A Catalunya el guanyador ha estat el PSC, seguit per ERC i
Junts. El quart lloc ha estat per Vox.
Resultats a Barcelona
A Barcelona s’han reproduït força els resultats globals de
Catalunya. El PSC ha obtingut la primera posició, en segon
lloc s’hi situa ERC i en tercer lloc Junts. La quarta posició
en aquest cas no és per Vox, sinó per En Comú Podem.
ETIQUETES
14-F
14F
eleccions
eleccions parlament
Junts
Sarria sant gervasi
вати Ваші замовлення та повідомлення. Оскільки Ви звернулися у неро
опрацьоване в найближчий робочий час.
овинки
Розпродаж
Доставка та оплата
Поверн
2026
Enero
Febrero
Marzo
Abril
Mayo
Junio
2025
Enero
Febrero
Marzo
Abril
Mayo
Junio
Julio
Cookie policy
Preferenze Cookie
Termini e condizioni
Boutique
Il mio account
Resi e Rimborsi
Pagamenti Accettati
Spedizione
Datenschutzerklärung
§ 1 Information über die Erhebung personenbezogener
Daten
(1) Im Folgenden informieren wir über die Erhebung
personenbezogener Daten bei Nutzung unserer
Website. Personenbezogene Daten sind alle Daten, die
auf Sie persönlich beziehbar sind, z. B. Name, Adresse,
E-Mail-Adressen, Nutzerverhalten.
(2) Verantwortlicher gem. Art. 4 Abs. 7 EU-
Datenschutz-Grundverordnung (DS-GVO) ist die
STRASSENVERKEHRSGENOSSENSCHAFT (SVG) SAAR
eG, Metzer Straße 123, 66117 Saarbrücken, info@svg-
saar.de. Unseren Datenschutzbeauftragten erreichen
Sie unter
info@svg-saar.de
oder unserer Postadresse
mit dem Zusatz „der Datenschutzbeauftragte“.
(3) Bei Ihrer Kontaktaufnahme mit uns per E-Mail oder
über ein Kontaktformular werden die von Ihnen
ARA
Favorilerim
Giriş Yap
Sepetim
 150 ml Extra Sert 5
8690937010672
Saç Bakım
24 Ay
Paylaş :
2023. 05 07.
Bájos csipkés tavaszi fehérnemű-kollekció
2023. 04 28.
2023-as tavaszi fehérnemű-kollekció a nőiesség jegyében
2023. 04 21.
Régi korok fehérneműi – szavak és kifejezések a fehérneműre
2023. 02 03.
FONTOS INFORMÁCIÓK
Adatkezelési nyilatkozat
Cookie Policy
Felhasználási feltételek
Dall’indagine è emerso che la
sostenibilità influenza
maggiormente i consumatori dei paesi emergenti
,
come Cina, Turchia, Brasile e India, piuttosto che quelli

◆ **WHAT TO DO**:
Each line from the one holding "maggiormente i consumatori" to the end of the entries is to be written out exactly. Skip every line before it.

◆ **WRITTEN ANSWER**:
maggiormente i consumatori dei paesi emergenti
,
come Cina, Turchia, Brasile e India, piuttosto che quelli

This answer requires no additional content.